**Activity:** Your task is to copy every line of the entries that contains "none".

BEGIN Input

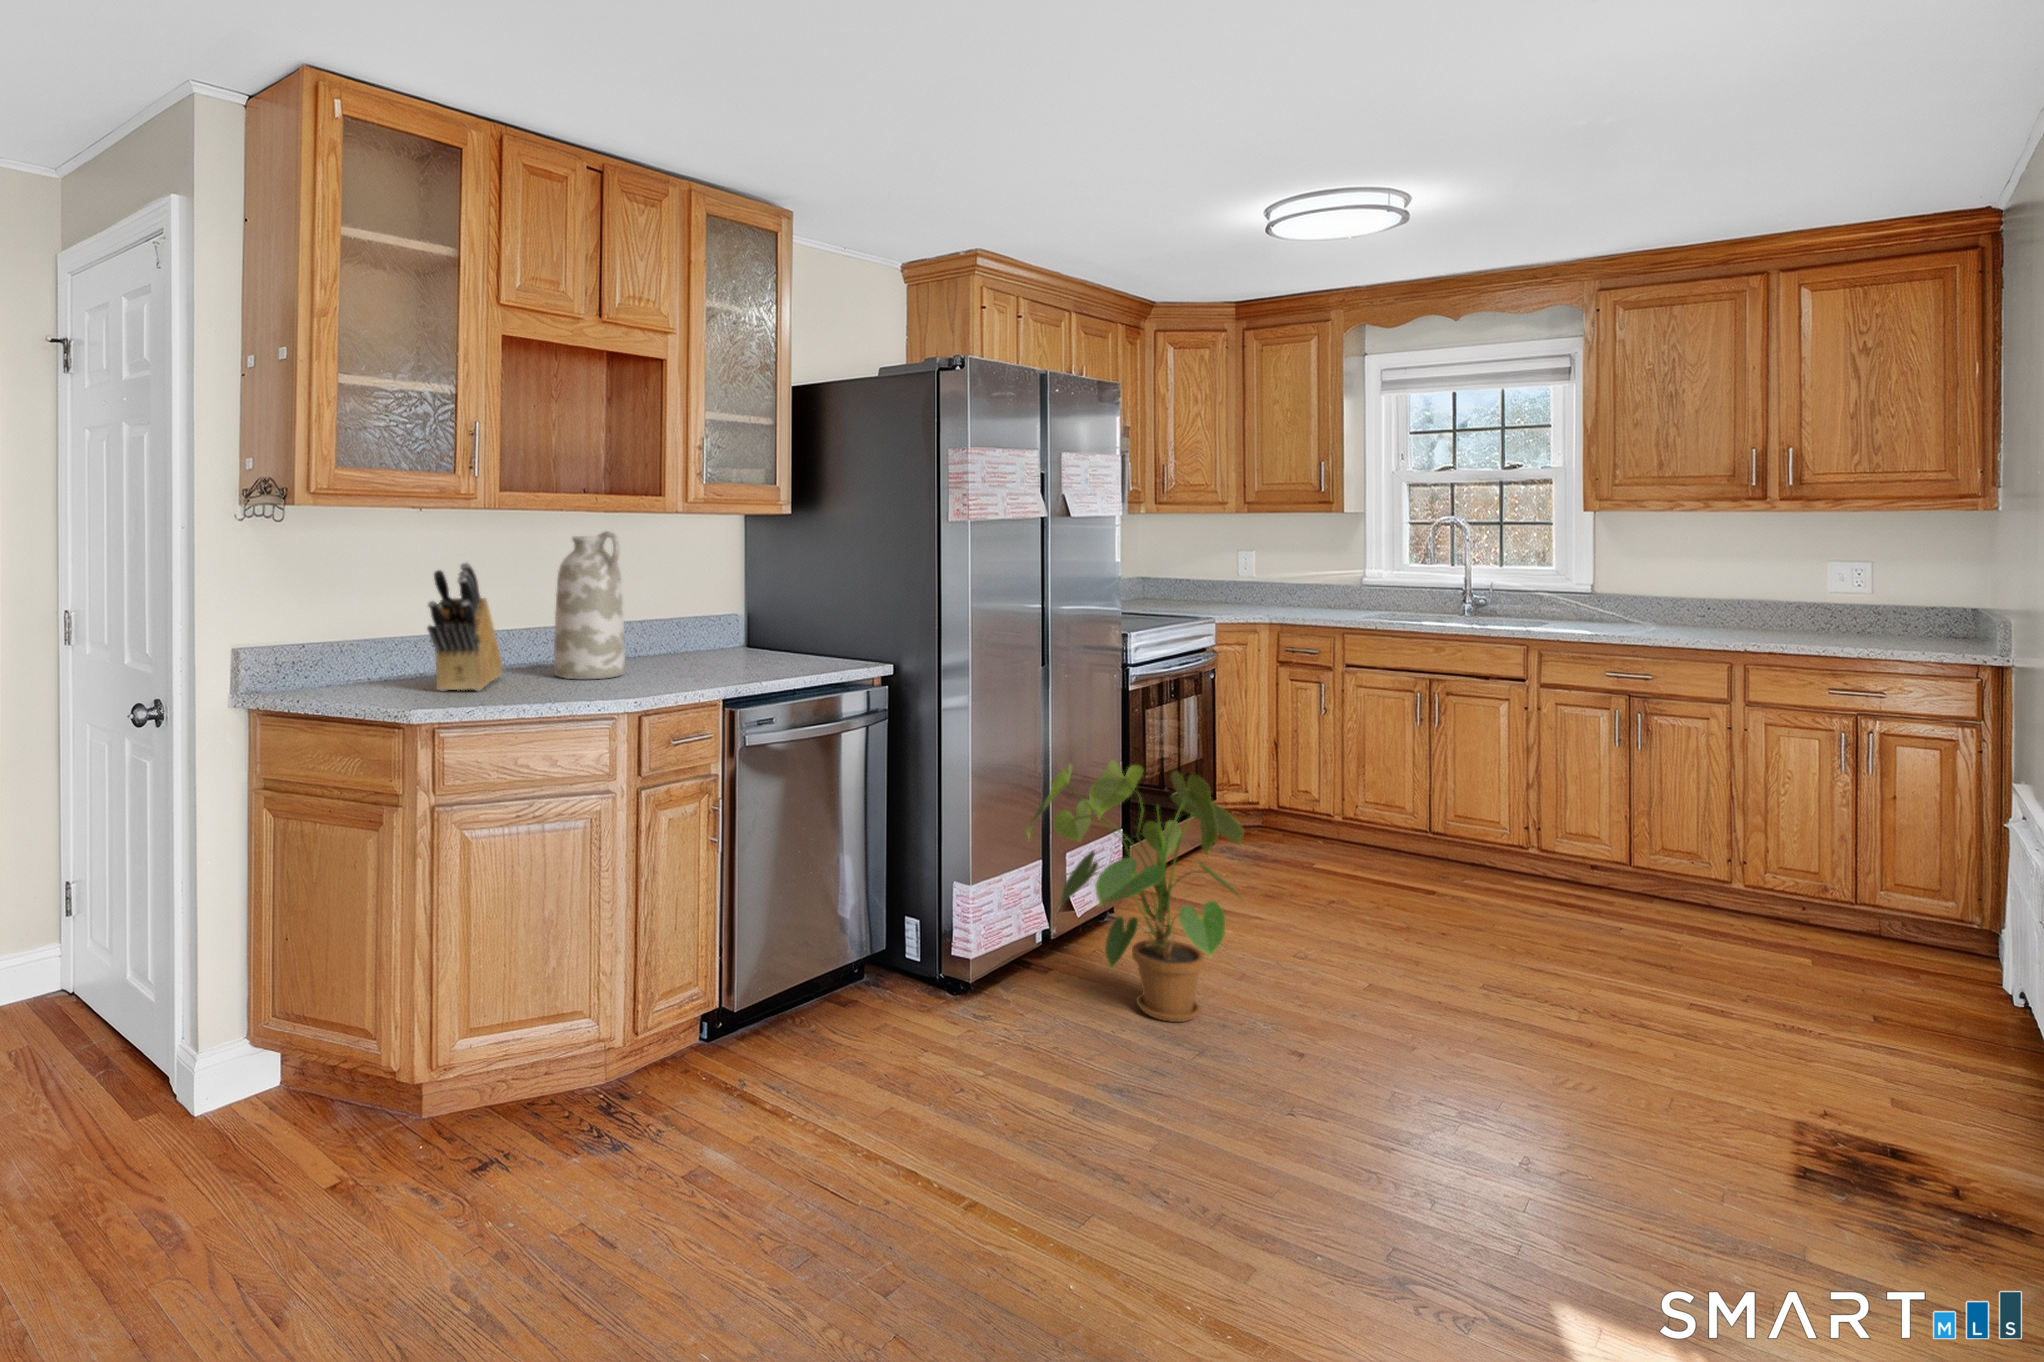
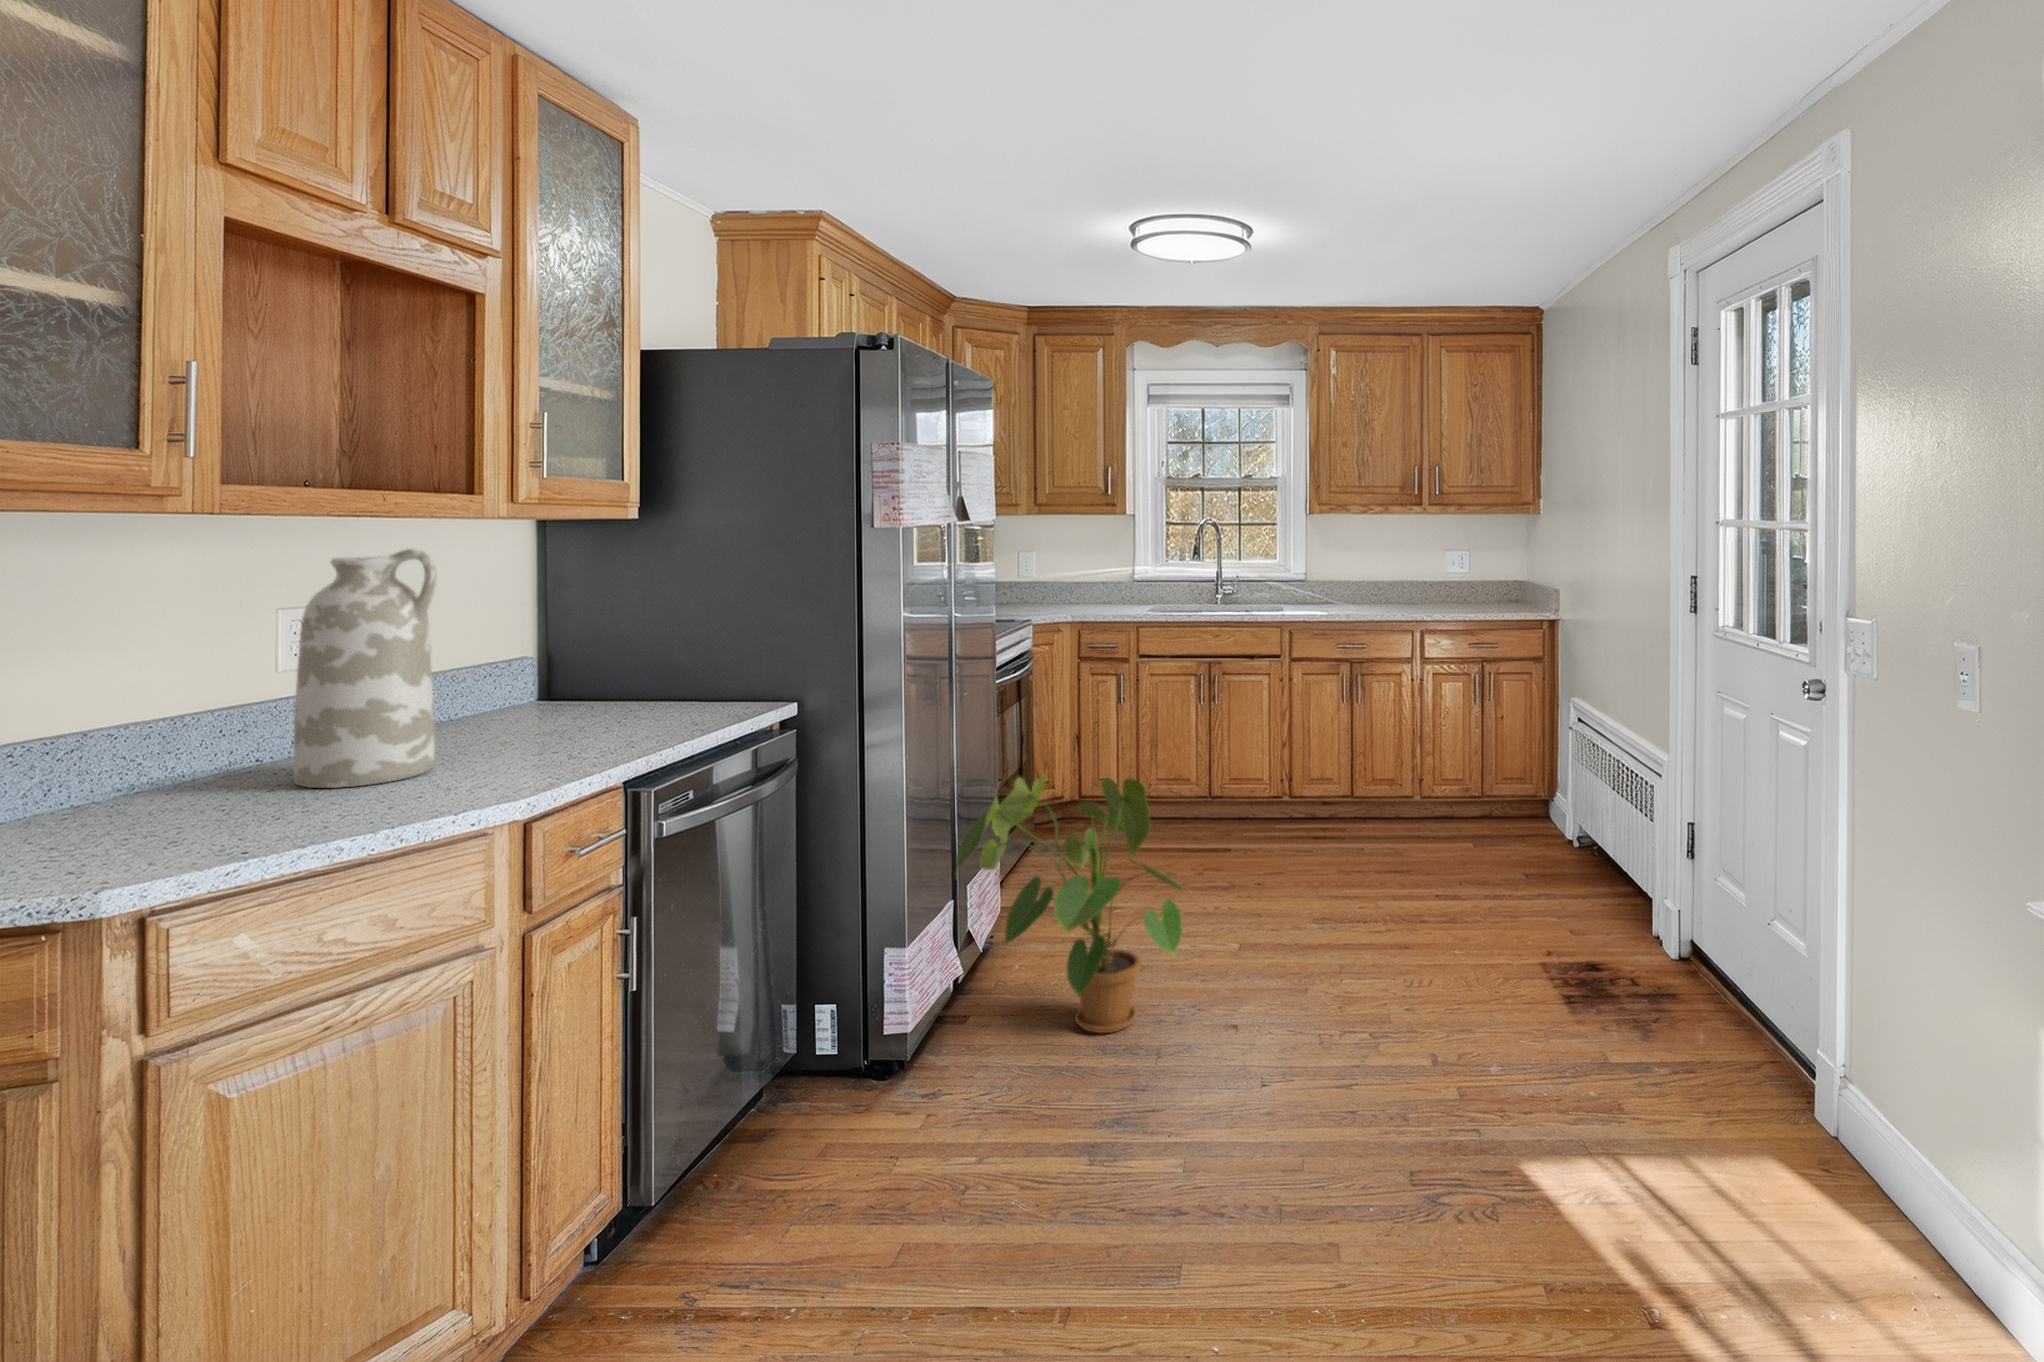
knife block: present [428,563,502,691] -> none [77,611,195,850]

END Input
BEGIN Input

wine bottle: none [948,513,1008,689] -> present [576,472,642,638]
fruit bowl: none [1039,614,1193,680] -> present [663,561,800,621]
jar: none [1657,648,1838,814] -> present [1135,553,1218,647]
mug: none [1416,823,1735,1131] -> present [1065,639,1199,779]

END Input
BEGIN Input

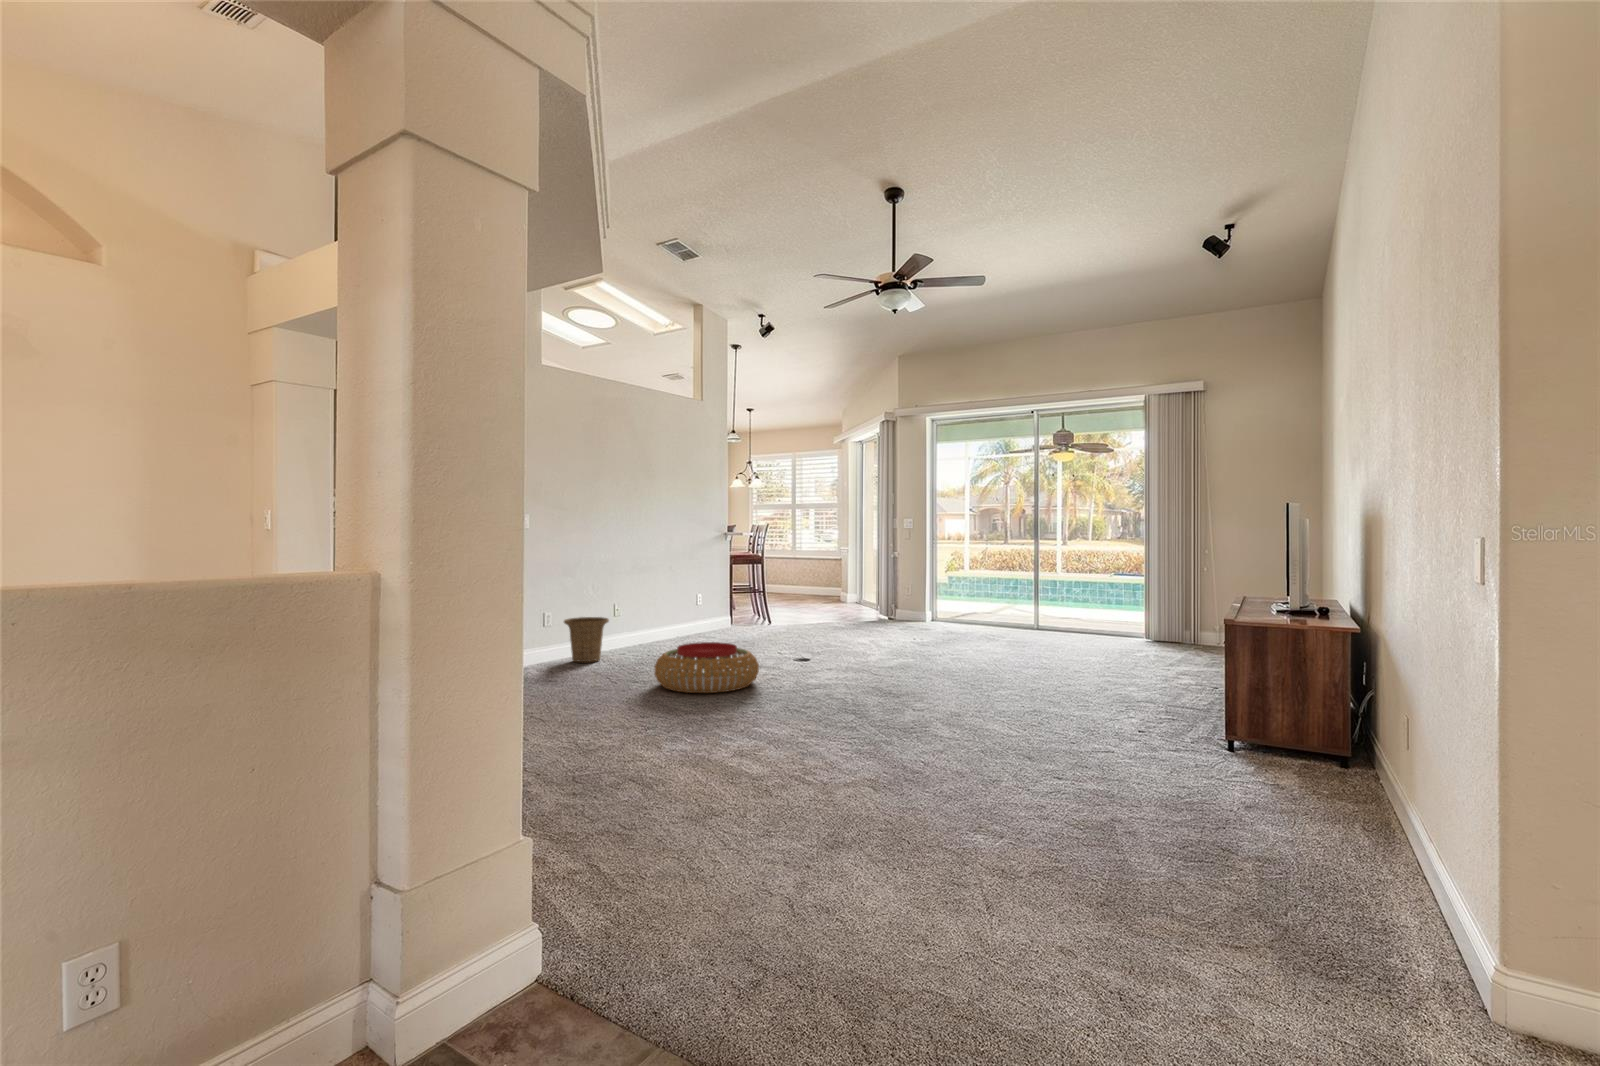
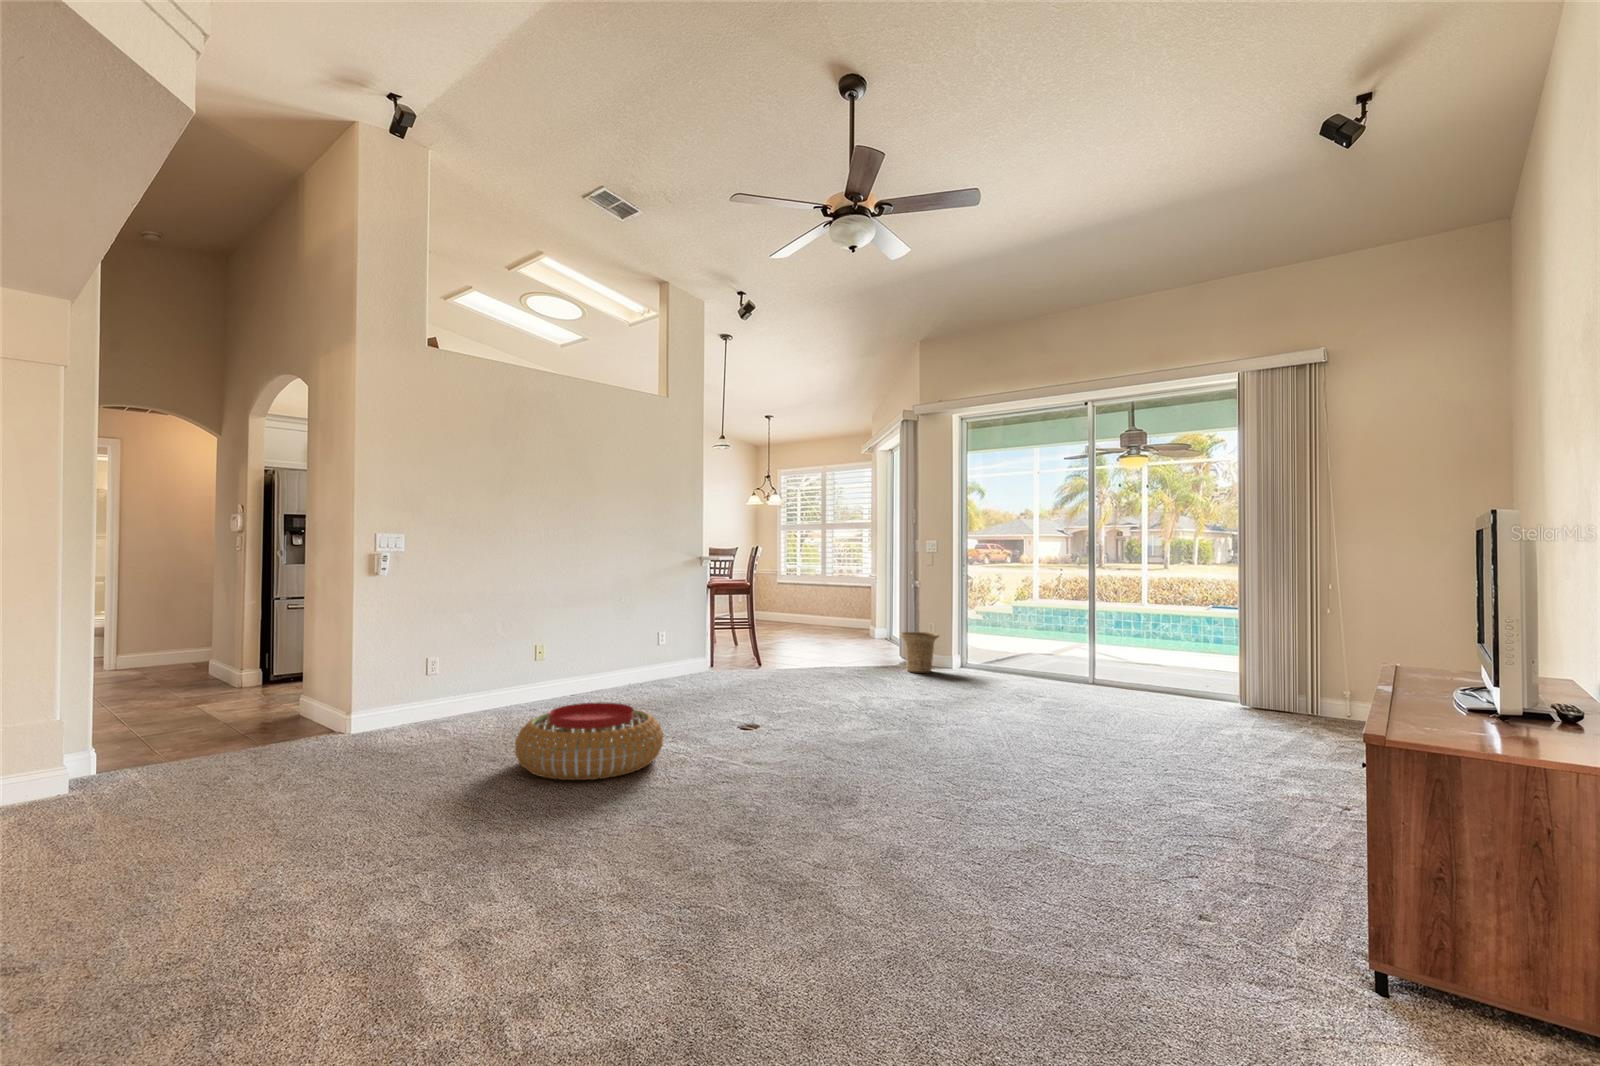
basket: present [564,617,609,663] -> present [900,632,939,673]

END Input

**Output below:**
knife block: present [428,563,502,691] -> none [77,611,195,850]
wine bottle: none [948,513,1008,689] -> present [576,472,642,638]
fruit bowl: none [1039,614,1193,680] -> present [663,561,800,621]
jar: none [1657,648,1838,814] -> present [1135,553,1218,647]
mug: none [1416,823,1735,1131] -> present [1065,639,1199,779]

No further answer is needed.